Instructions for the task:
Reproduce the data without alteration, starting at its first line and ending with the line that contains "ABOUT OUR SITE", including that line.

Supplied data:
----

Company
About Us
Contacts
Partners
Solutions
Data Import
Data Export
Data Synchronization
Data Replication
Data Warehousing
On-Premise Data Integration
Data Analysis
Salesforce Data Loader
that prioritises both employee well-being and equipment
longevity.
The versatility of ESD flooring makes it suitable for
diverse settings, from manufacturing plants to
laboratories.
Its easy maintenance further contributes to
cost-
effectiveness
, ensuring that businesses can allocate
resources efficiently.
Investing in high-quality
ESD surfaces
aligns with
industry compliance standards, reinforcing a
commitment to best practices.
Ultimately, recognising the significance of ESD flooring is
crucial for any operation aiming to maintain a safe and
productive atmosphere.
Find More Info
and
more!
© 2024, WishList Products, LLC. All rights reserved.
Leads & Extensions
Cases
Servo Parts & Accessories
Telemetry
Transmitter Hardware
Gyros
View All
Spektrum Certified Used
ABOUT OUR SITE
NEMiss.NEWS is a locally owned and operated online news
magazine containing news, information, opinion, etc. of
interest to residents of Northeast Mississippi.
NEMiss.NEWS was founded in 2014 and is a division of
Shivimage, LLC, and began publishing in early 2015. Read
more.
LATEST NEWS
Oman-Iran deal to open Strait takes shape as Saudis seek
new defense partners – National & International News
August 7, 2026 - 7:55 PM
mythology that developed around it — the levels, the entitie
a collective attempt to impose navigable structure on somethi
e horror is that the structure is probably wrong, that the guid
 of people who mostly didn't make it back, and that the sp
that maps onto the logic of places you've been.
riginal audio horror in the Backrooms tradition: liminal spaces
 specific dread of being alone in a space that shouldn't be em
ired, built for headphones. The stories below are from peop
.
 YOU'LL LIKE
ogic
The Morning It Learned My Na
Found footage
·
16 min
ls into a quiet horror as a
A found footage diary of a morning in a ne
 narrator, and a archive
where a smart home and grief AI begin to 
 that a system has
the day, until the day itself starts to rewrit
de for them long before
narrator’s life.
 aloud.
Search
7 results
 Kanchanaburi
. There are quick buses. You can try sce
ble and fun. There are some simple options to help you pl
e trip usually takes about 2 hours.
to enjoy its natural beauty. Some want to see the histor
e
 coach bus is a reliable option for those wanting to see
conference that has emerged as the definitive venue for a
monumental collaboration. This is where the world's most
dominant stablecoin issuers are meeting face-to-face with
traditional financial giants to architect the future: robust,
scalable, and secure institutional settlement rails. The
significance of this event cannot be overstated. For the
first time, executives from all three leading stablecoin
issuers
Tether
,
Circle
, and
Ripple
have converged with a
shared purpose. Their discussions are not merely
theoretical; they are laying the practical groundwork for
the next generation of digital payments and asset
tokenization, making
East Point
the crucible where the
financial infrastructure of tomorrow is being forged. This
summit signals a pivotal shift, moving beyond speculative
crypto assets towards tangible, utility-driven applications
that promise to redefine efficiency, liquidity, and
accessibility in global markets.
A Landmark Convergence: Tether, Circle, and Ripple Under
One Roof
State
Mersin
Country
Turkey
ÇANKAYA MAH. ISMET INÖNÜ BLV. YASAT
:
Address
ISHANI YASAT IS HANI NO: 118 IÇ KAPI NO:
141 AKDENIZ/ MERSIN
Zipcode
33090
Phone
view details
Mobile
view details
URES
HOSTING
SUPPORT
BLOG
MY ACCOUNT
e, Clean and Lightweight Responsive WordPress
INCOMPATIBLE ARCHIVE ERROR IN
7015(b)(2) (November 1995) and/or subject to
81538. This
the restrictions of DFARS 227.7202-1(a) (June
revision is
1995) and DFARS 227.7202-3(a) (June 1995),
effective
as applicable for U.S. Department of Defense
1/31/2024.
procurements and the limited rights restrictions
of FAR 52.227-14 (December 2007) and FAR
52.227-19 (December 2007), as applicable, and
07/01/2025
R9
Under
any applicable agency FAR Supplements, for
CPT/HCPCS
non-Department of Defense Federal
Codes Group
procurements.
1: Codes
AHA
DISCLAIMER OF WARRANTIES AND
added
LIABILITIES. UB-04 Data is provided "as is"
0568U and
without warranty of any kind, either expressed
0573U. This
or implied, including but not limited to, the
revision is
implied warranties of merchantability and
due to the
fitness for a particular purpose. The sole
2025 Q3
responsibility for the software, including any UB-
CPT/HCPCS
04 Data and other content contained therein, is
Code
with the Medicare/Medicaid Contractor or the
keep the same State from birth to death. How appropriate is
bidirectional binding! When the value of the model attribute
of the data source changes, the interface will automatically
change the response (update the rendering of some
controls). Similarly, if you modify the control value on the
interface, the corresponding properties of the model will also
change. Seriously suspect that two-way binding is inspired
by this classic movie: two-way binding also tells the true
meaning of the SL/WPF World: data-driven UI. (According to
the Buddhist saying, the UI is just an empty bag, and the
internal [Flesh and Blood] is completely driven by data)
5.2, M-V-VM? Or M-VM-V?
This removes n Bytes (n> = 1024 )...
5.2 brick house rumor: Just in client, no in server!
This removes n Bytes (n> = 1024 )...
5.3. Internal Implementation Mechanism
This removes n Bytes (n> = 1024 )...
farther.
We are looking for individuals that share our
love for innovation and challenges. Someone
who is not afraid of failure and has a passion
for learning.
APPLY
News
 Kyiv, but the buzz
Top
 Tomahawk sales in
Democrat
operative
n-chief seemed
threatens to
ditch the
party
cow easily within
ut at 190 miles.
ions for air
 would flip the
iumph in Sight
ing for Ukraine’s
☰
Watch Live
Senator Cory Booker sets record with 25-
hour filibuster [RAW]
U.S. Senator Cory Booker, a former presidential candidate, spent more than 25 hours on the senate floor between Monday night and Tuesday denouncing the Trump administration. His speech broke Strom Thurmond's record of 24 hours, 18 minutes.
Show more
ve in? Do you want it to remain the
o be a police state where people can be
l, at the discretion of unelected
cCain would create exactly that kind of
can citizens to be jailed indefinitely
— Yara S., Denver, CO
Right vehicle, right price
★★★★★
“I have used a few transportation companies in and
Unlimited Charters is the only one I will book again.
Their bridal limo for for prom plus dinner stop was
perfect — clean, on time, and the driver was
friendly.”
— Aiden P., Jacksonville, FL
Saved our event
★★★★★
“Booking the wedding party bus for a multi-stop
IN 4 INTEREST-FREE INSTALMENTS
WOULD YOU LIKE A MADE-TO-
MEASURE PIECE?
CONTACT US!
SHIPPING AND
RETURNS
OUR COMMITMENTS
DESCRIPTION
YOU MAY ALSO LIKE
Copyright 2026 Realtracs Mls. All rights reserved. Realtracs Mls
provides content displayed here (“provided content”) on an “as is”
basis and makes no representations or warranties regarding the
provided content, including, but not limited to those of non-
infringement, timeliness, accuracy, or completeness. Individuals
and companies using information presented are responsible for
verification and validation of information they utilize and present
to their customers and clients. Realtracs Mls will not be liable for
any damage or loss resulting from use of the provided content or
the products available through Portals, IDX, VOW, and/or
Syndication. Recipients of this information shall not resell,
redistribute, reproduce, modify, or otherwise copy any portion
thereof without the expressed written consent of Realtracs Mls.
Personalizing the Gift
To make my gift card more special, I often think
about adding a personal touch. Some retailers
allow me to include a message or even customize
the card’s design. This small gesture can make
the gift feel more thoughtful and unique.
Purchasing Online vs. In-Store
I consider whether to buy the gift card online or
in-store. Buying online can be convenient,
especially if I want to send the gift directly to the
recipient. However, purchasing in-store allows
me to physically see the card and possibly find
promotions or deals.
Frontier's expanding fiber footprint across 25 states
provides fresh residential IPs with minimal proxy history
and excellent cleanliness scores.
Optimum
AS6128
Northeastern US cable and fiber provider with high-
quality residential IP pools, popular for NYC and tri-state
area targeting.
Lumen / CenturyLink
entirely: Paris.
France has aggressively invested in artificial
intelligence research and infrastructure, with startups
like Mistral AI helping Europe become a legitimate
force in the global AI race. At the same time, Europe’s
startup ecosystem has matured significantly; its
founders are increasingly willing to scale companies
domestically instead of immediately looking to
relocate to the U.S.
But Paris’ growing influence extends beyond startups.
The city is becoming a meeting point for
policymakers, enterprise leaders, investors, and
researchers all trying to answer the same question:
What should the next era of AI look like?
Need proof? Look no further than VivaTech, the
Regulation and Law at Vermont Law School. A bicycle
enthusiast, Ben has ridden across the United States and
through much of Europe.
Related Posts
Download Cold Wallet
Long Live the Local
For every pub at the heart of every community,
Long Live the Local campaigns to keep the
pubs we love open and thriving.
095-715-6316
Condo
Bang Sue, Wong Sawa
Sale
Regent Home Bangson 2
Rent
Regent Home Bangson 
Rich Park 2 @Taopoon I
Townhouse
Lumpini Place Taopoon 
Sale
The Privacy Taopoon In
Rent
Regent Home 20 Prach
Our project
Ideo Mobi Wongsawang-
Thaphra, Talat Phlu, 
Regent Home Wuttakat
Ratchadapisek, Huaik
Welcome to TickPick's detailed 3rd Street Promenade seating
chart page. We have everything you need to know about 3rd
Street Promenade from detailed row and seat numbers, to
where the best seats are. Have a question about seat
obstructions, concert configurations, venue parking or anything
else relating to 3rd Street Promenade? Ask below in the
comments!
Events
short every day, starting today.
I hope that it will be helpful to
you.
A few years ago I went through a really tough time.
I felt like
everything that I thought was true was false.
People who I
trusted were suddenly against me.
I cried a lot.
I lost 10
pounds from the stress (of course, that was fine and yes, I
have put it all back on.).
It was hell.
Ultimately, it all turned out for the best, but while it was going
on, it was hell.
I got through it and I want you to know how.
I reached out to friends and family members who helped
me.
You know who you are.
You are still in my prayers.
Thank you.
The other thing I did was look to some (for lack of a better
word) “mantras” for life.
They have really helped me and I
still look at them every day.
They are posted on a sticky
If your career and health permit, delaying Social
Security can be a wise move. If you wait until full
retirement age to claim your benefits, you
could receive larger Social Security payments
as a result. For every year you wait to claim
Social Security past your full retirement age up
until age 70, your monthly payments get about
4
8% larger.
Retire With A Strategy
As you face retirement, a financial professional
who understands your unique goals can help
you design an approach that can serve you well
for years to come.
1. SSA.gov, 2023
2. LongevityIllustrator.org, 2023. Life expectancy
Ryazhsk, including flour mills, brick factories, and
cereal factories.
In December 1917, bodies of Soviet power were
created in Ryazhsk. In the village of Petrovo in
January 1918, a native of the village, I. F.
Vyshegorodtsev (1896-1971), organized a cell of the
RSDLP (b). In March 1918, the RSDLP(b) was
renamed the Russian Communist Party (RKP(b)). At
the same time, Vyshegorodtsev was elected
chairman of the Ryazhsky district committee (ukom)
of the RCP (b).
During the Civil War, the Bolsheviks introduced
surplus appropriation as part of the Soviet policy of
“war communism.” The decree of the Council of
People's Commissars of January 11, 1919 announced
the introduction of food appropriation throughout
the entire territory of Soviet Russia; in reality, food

----

Task result:
Company
About Us
Contacts
Partners
Solutions
Data Import
Data Export
Data Synchronization
Data Replication
Data Warehousing
On-Premise Data Integration
Data Analysis
Salesforce Data Loader
that prioritises both employee well-being and equipment
longevity.
The versatility of ESD flooring makes it suitable for
diverse settings, from manufacturing plants to
laboratories.
Its easy maintenance further contributes to
cost-
effectiveness
, ensuring that businesses can allocate
resources efficiently.
Investing in high-quality
ESD surfaces
aligns with
industry compliance standards, reinforcing a
commitment to best practices.
Ultimately, recognising the significance of ESD flooring is
crucial for any operation aiming to maintain a safe and
productive atmosphere.
Find More Info
and
more!
© 2024, WishList Products, LLC. All rights reserved.
Leads & Extensions
Cases
Servo Parts & Accessories
Telemetry
Transmitter Hardware
Gyros
View All
Spektrum Certified Used
ABOUT OUR SITE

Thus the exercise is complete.